IT'S ONE THING to speculate about whether George Mallory and Sandy Irvine reached the summit of Mount Everest in 1924, a generation before Hillary and Norgay's success in 1953; it's quite another to put on hobnail boots and try to knock the bastard off yourself. But that's just what American Conrad Anker, 47, and Briton Leo Houlding, 30, did for the new film The Wildest Dream, which hits screens—including Imax—nationwide on August 6. Part Ken Burns–style history, part adventure mystery, the movie, narrated by Liam Neeson, with voice-overs by Ralph Fiennes and the late Natasha Richardson, reconstructs Mallory's quest through archival footage and personal correspondence. At the heart of the project is an attempt by Anker and Houlding to reenact the climb with period gear—gabardine jackets, hobnails, and leather-strapped goggles they don for a portion of the ascent.

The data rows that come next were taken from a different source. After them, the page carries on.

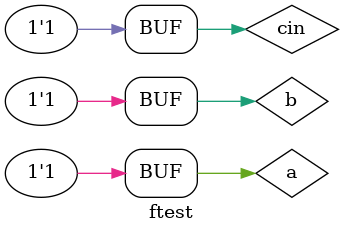
<source format=v>
`include "full_adder.v"

module ftest;
    reg a;
    reg b;
    reg cin;
    wire cout;
    wire sum;

    fulladder uut (
        .a(a),
        .b(b),
        .cin(cin),
        .cout(cout),
        .sum(sum)
    );

    initial begin
        
        $monitor ("a=%b, b=%b, cin=%b, cout=%b, sum=%b", a, b, cin, cout, sum);
        #10 a = 0; b = 0; cin = 0; // Test case 1: a=0, b=0, cin=0
        #10 a = 0; b = 1; cin = 0; // Test case 2: a=0, b=1, cin=0
        #10 a = 1; b = 0; cin = 0; // Test case 3: a=1, b=0, cin=0
        #10 a = 1; b = 1; cin = 0; // Test case 4: a=1, b=1, cin=0
        #10 a = 0; b = 0; cin = 1; // Test case 5: a=0, b=0, cin=1
        #10 a = 0; b = 1; cin = 1; // Test case 6: a=0, b=1, cin=1
        #10 a = 1; b = 0; cin = 1; // Test case 7: a=1, b=0, cin=1
        #10 a = 1; b = 1; cin = 1; // Test case 8: a=1, b=1, cin=1

    end
    initial
    begin
        $dumpfile ("full_adder.vcd");
        $dumpvars (0,ftest);
    end

    endmodule
</source>
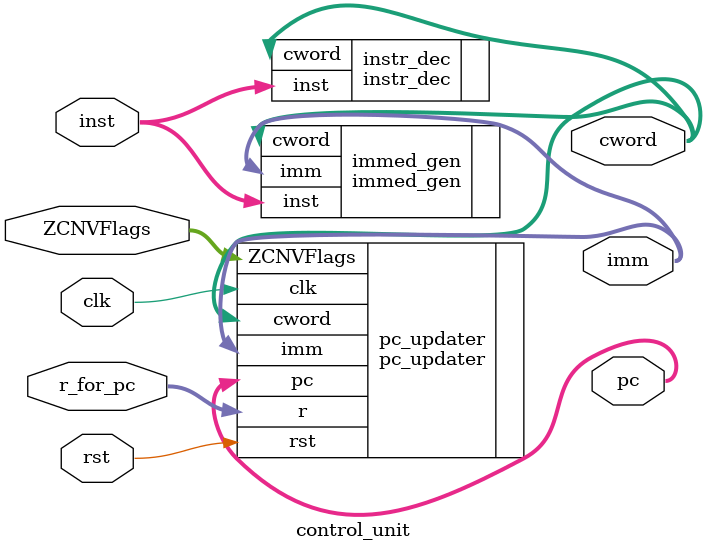
<source format=v>


module control_unit (clk, rst, r_for_pc, cword, inst, imm, pc, ZCNVFlags);

input wire clk, rst;

input wire [31:0] r_for_pc;
output wire [22:0] cword;
input wire [31:0] inst;
output wire [31:0] imm;
output wire [31:0] pc;
input wire [3:0] ZCNVFlags;

immed_gen immed_gen (.cword(cword), .inst(inst), .imm(imm));
instr_dec instr_dec  ( .inst(inst), .cword(cword));
pc_updater pc_updater  (.clk(clk), .rst(rst), .cword(cword), .imm(imm), .r(r_for_pc), .pc(pc), .ZCNVFlags(ZCNVFlags));
endmodule

</source>
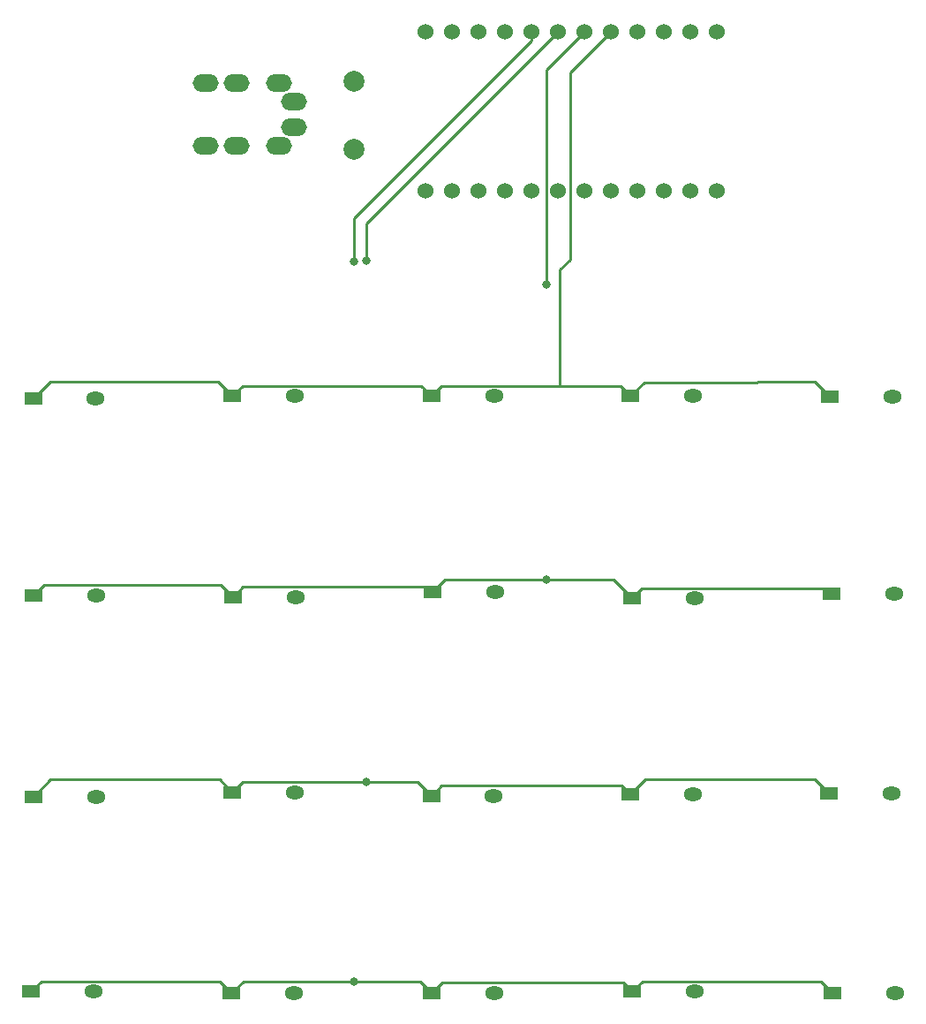
<source format=gtl>
%TF.GenerationSoftware,KiCad,Pcbnew,7.0.1-0*%
%TF.CreationDate,2023-08-16T18:46:33+09:00*%
%TF.ProjectId,jisaku20,6a697361-6b75-4323-902e-6b696361645f,rev?*%
%TF.SameCoordinates,Original*%
%TF.FileFunction,Copper,L1,Top*%
%TF.FilePolarity,Positive*%
%FSLAX46Y46*%
G04 Gerber Fmt 4.6, Leading zero omitted, Abs format (unit mm)*
G04 Created by KiCad (PCBNEW 7.0.1-0) date 2023-08-16 18:46:33*
%MOMM*%
%LPD*%
G01*
G04 APERTURE LIST*
%TA.AperFunction,ComponentPad*%
%ADD10O,2.500000X1.700000*%
%TD*%
%TA.AperFunction,ComponentPad*%
%ADD11C,1.524000*%
%TD*%
%TA.AperFunction,ComponentPad*%
%ADD12C,2.000000*%
%TD*%
%TA.AperFunction,ComponentPad*%
%ADD13R,1.778000X1.300000*%
%TD*%
%TA.AperFunction,ComponentPad*%
%ADD14O,1.778000X1.300000*%
%TD*%
%TA.AperFunction,ViaPad*%
%ADD15C,0.800000*%
%TD*%
%TA.AperFunction,Conductor*%
%ADD16C,0.250000*%
%TD*%
G04 APERTURE END LIST*
D10*
%TO.P,J1,A*%
%TO.N,unconnected-(J1-PadA)*%
X22060000Y17520000D03*
X22060000Y19970000D03*
%TO.P,J1,B*%
%TO.N,data*%
X13560000Y15770000D03*
X13560000Y21720000D03*
%TO.P,J1,C*%
%TO.N,GND*%
X16560000Y15770000D03*
X16560000Y21720000D03*
%TO.P,J1,D*%
%TO.N,VCC*%
X20560000Y15770000D03*
X20560000Y21720000D03*
%TD*%
D11*
%TO.P,U1,1,TX0/D3*%
%TO.N,unconnected-(U1-TX0{slash}D3-Pad1)*%
X62600000Y11430000D03*
%TO.P,U1,2,RX1/D2*%
%TO.N,data*%
X60060000Y11430000D03*
%TO.P,U1,3,GND*%
%TO.N,GND*%
X57520000Y11430000D03*
%TO.P,U1,4,GND*%
X54980000Y11430000D03*
%TO.P,U1,5,2/D1/SDA*%
%TO.N,unconnected-(U1-2{slash}D1{slash}SDA-Pad5)*%
X52440000Y11430000D03*
%TO.P,U1,6,3/D0/SCL*%
%TO.N,unconnected-(U1-3{slash}D0{slash}SCL-Pad6)*%
X49900000Y11430000D03*
%TO.P,U1,7,4/D4*%
%TO.N,unconnected-(U1-4{slash}D4-Pad7)*%
X47360000Y11430000D03*
%TO.P,U1,8,5/C6*%
%TO.N,col4*%
X44820000Y11430000D03*
%TO.P,U1,9,6/D7*%
%TO.N,col3*%
X42280000Y11430000D03*
%TO.P,U1,10,7/E6*%
%TO.N,col2*%
X39740000Y11430000D03*
%TO.P,U1,11,8/B4*%
%TO.N,col1*%
X37200000Y11430000D03*
%TO.P,U1,12,9/B5*%
%TO.N,col0*%
X34660000Y11430000D03*
%TO.P,U1,13,B6/10*%
%TO.N,unconnected-(U1-B6{slash}10-Pad13)*%
X34660000Y26650000D03*
%TO.P,U1,14,B2/16*%
%TO.N,unconnected-(U1-B2{slash}16-Pad14)*%
X37200000Y26650000D03*
%TO.P,U1,15,B3/14*%
%TO.N,unconnected-(U1-B3{slash}14-Pad15)*%
X39740000Y26650000D03*
%TO.P,U1,16,B1/15*%
%TO.N,unconnected-(U1-B1{slash}15-Pad16)*%
X42280000Y26650000D03*
%TO.P,U1,17,F7/A0*%
%TO.N,row3*%
X44820000Y26650000D03*
%TO.P,U1,18,F6/A1*%
%TO.N,row2*%
X47360000Y26650000D03*
%TO.P,U1,19,F5/A2*%
%TO.N,row1*%
X49900000Y26650000D03*
%TO.P,U1,20,F4/A3*%
%TO.N,row0*%
X52440000Y26650000D03*
%TO.P,U1,21,VCC*%
%TO.N,VCC*%
X54980000Y26650000D03*
%TO.P,U1,22,RST*%
%TO.N,reset*%
X57520000Y26650000D03*
%TO.P,U1,23,GND*%
%TO.N,GND*%
X60060000Y26650000D03*
%TO.P,U1,24,RAW*%
%TO.N,unconnected-(U1-RAW-Pad24)*%
X62600000Y26650000D03*
%TD*%
D12*
%TO.P,SW21,1,1*%
%TO.N,reset*%
X27830000Y15380000D03*
%TO.P,SW21,2,2*%
%TO.N,GND*%
X27830000Y21880000D03*
%TD*%
D13*
%TO.P,D15,1,K*%
%TO.N,row2*%
X73360000Y-46332500D03*
D14*
%TO.P,D15,2,A*%
%TO.N,Net-(D15-A)*%
X79360000Y-46332500D03*
%TD*%
D13*
%TO.P,D11,1,K*%
%TO.N,row2*%
X-2930000Y-46640000D03*
D14*
%TO.P,D11,2,A*%
%TO.N,Net-(D11-A)*%
X3070000Y-46640000D03*
%TD*%
D13*
%TO.P,D4,1,K*%
%TO.N,row0*%
X54330000Y-8240000D03*
D14*
%TO.P,D4,2,A*%
%TO.N,Net-(D4-A)*%
X60330000Y-8240000D03*
%TD*%
D13*
%TO.P,D6,1,K*%
%TO.N,row1*%
X-2950000Y-27340000D03*
D14*
%TO.P,D6,2,A*%
%TO.N,Net-(D6-A)*%
X3050000Y-27340000D03*
%TD*%
D13*
%TO.P,D9,1,K*%
%TO.N,row1*%
X54440000Y-27630000D03*
D14*
%TO.P,D9,2,A*%
%TO.N,Net-(D9-A)*%
X60440000Y-27630000D03*
%TD*%
D13*
%TO.P,D8,1,K*%
%TO.N,row1*%
X35310000Y-27050000D03*
D14*
%TO.P,D8,2,A*%
%TO.N,Net-(D8-A)*%
X41310000Y-27050000D03*
%TD*%
D13*
%TO.P,D20,1,K*%
%TO.N,row3*%
X73695000Y-65430000D03*
D14*
%TO.P,D20,2,A*%
%TO.N,Net-(D20-A)*%
X79695000Y-65430000D03*
%TD*%
D13*
%TO.P,D17,1,K*%
%TO.N,row3*%
X16061250Y-65430000D03*
D14*
%TO.P,D17,2,A*%
%TO.N,Net-(D17-A)*%
X22061250Y-65430000D03*
%TD*%
D13*
%TO.P,D12,1,K*%
%TO.N,row2*%
X16142500Y-46230000D03*
D14*
%TO.P,D12,2,A*%
%TO.N,Net-(D12-A)*%
X22142500Y-46230000D03*
%TD*%
D13*
%TO.P,D10,1,K*%
%TO.N,row1*%
X73570000Y-27195000D03*
D14*
%TO.P,D10,2,A*%
%TO.N,Net-(D10-A)*%
X79570000Y-27195000D03*
%TD*%
D13*
%TO.P,D5,1,K*%
%TO.N,row0*%
X73430000Y-8300000D03*
D14*
%TO.P,D5,2,A*%
%TO.N,Net-(D5-A)*%
X79430000Y-8300000D03*
%TD*%
D13*
%TO.P,D13,1,K*%
%TO.N,row2*%
X35215000Y-46537500D03*
D14*
%TO.P,D13,2,A*%
%TO.N,Net-(D13-A)*%
X41215000Y-46537500D03*
%TD*%
D13*
%TO.P,D1,1,K*%
%TO.N,row0*%
X-2970000Y-8510000D03*
D14*
%TO.P,D1,2,A*%
%TO.N,Net-(D1-A)*%
X3030000Y-8510000D03*
%TD*%
D13*
%TO.P,D14,1,K*%
%TO.N,row2*%
X54287500Y-46435000D03*
D14*
%TO.P,D14,2,A*%
%TO.N,Net-(D14-A)*%
X60287500Y-46435000D03*
%TD*%
D13*
%TO.P,D7,1,K*%
%TO.N,row1*%
X16180000Y-27485000D03*
D14*
%TO.P,D7,2,A*%
%TO.N,Net-(D7-A)*%
X22180000Y-27485000D03*
%TD*%
D13*
%TO.P,D3,1,K*%
%TO.N,row0*%
X35230000Y-8240000D03*
D14*
%TO.P,D3,2,A*%
%TO.N,Net-(D3-A)*%
X41230000Y-8240000D03*
%TD*%
D13*
%TO.P,D19,1,K*%
%TO.N,row3*%
X54483750Y-65300000D03*
D14*
%TO.P,D19,2,A*%
%TO.N,Net-(D19-A)*%
X60483750Y-65300000D03*
%TD*%
D13*
%TO.P,D18,1,K*%
%TO.N,row3*%
X35272500Y-65430000D03*
D14*
%TO.P,D18,2,A*%
%TO.N,Net-(D18-A)*%
X41272500Y-65430000D03*
%TD*%
D13*
%TO.P,D16,1,K*%
%TO.N,row3*%
X-3150000Y-65300000D03*
D14*
%TO.P,D16,2,A*%
%TO.N,Net-(D16-A)*%
X2850000Y-65300000D03*
%TD*%
D13*
%TO.P,D2,1,K*%
%TO.N,row0*%
X16130000Y-8240000D03*
D14*
%TO.P,D2,2,A*%
%TO.N,Net-(D2-A)*%
X22130000Y-8240000D03*
%TD*%
D15*
%TO.N,row1*%
X46220000Y2490000D03*
X46220000Y-25840000D03*
%TO.N,row2*%
X28980000Y-45255000D03*
X28970000Y4720000D03*
%TO.N,row3*%
X27820000Y4640000D03*
X27810000Y-64320000D03*
%TD*%
D16*
%TO.N,row0*%
X48520000Y22730000D02*
X48520000Y4810000D01*
X47530000Y-7265000D02*
X53355000Y-7265000D01*
X52440000Y26650000D02*
X48520000Y22730000D01*
X48520000Y4810000D02*
X47560000Y3850000D01*
X14787273Y-6897273D02*
X16130000Y-8240000D01*
X47560000Y3850000D02*
X47560000Y-7235000D01*
X55651968Y-6918032D02*
X66350030Y-6918032D01*
X36205000Y-7265000D02*
X47530000Y-7265000D01*
X34255000Y-7265000D02*
X35230000Y-8240000D01*
X66350030Y-6918032D02*
X66680000Y-6897273D01*
X53355000Y-7265000D02*
X54330000Y-8240000D01*
X72027273Y-6897273D02*
X73430000Y-8300000D01*
X17105000Y-7265000D02*
X34255000Y-7265000D01*
X54330000Y-8240000D02*
X55651968Y-6918032D01*
X-1357273Y-6897273D02*
X14787273Y-6897273D01*
X-2970000Y-8510000D02*
X-1357273Y-6897273D01*
X47560000Y-7235000D02*
X47530000Y-7265000D01*
X66680000Y-6897273D02*
X72027273Y-6897273D01*
X35230000Y-8240000D02*
X36205000Y-7265000D01*
X16130000Y-8240000D02*
X17105000Y-7265000D01*
%TO.N,row1*%
X54440000Y-27630000D02*
X52650000Y-25840000D01*
X16180000Y-27485000D02*
X15025000Y-26330000D01*
X49900000Y26650000D02*
X46260000Y23010000D01*
X46220000Y-25840000D02*
X36520000Y-25840000D01*
X35310000Y-27050000D02*
X34770000Y-26510000D01*
X36520000Y-25840000D02*
X35310000Y-27050000D01*
X55415000Y-26655000D02*
X54440000Y-27630000D01*
X46260000Y2530000D02*
X46220000Y2490000D01*
X52650000Y-25840000D02*
X46220000Y-25840000D01*
X73030000Y-26655000D02*
X55415000Y-26655000D01*
X46260000Y23010000D02*
X46260000Y2530000D01*
X34770000Y-26510000D02*
X17155000Y-26510000D01*
X15025000Y-26330000D02*
X-1940000Y-26330000D01*
X-1940000Y-26330000D02*
X-2950000Y-27340000D01*
X73570000Y-27195000D02*
X73030000Y-26655000D01*
X17155000Y-26510000D02*
X16180000Y-27485000D01*
%TO.N,row2*%
X35215000Y-46537500D02*
X36190000Y-45562500D01*
X55725227Y-44997273D02*
X72024773Y-44997273D01*
X47360000Y26650000D02*
X30090000Y9380000D01*
X54287500Y-46435000D02*
X55725227Y-44997273D01*
X33932500Y-45255000D02*
X35215000Y-46537500D01*
X72024773Y-44997273D02*
X73360000Y-46332500D01*
X28980000Y-45255000D02*
X33932500Y-45255000D01*
X53415000Y-45562500D02*
X54287500Y-46435000D01*
X17117500Y-45255000D02*
X28980000Y-45255000D01*
X-1287273Y-44997273D02*
X14909773Y-44997273D01*
X36190000Y-45562500D02*
X53415000Y-45562500D01*
X30090000Y9380000D02*
X28970000Y8260000D01*
X28970000Y8260000D02*
X28970000Y4720000D01*
X-2930000Y-46640000D02*
X-1287273Y-44997273D01*
X16142500Y-46230000D02*
X17117500Y-45255000D01*
X14909773Y-44997273D02*
X16142500Y-46230000D01*
%TO.N,row3*%
X27810000Y-64320000D02*
X17171250Y-64320000D01*
X54483750Y-65300000D02*
X55458750Y-64325000D01*
X72590000Y-64325000D02*
X73695000Y-65430000D01*
X55458750Y-64325000D02*
X72590000Y-64325000D01*
X36247500Y-64455000D02*
X35272500Y-65430000D01*
X16061250Y-65430000D02*
X14951250Y-64320000D01*
X35272500Y-65430000D02*
X34162500Y-64320000D01*
X54483750Y-65300000D02*
X53638750Y-64455000D01*
X53638750Y-64455000D02*
X36247500Y-64455000D01*
X17171250Y-64320000D02*
X16061250Y-65430000D01*
X-2170000Y-64320000D02*
X-3150000Y-65300000D01*
X27820000Y4640000D02*
X27820000Y8840000D01*
X27820000Y8840000D02*
X44820000Y25840000D01*
X44820000Y25840000D02*
X44820000Y26650000D01*
X14951250Y-64320000D02*
X-2170000Y-64320000D01*
X34162500Y-64320000D02*
X27810000Y-64320000D01*
%TD*%
M02*

</source>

The climbers come from the Tibetan (Chinese) side, and the crux of the drama happens at the Second Step, a 15-foot 5.9 cliff with 10,000 feet of exposure that modern alpinists scale with the aid of a ladder. Mallory would have had to free-climb it, using his bare hands. By the time they reach the Second Step, Anker and Houlding have already upgraded to modern expedition-wear to ward off frostbite, but they still have a hypothesis to test. Anker removes the ladder and attempts a free climb of the Step. He makes only one move and then slips and falls, caught by Houlding's belay and a camming device he'd placed.
“I was pretty shocked when he fell off,” Houlding says. “He had modern climbing equipment for protection. If he had slipped like that in 1924, he almost certainly would have taken a ride.” In the end, Anker makes it over the top, as a Chinese climber did in 1960, on the first ascent from the Tibetan side.
So did Mallory make it over the Step? The film's director, Anthony Geffen, is careful to leave the question open-ended, but the facts quickly stack up against the British national hero. Mallory had climbed up to 5.9—about the technical difficulty of the Second Step—but that was in the Alps. Above 28,000 feet, still wearing hobnail boots? “It's possible but unlikely they climbed the Second Step,” says Anker.
But that's almost beside the point. Just reaching it with the gear and know-how of the 1920s would have been an incredible accomplishment. “Everest at that time was another planet,” says Geffen. “They were out of their deck.” As it happened, Geffen's crew was also at its limits. Altitude sickness disabled the entire camera crew. In the end, two unaffiliated guides shot the movie's high-altitude scenes.
All the same, the doubtful conclusion and technical difficulties don't ruin the film. The Wildest Dream offers the most authentic portrayal yet of the boldness of Mallory and Irvine's adventure. Nobody before them knew where to begin the route or how extreme altitude would affect humans. Nobody had been to Everest's Death Zone, and the Brits became its first victims.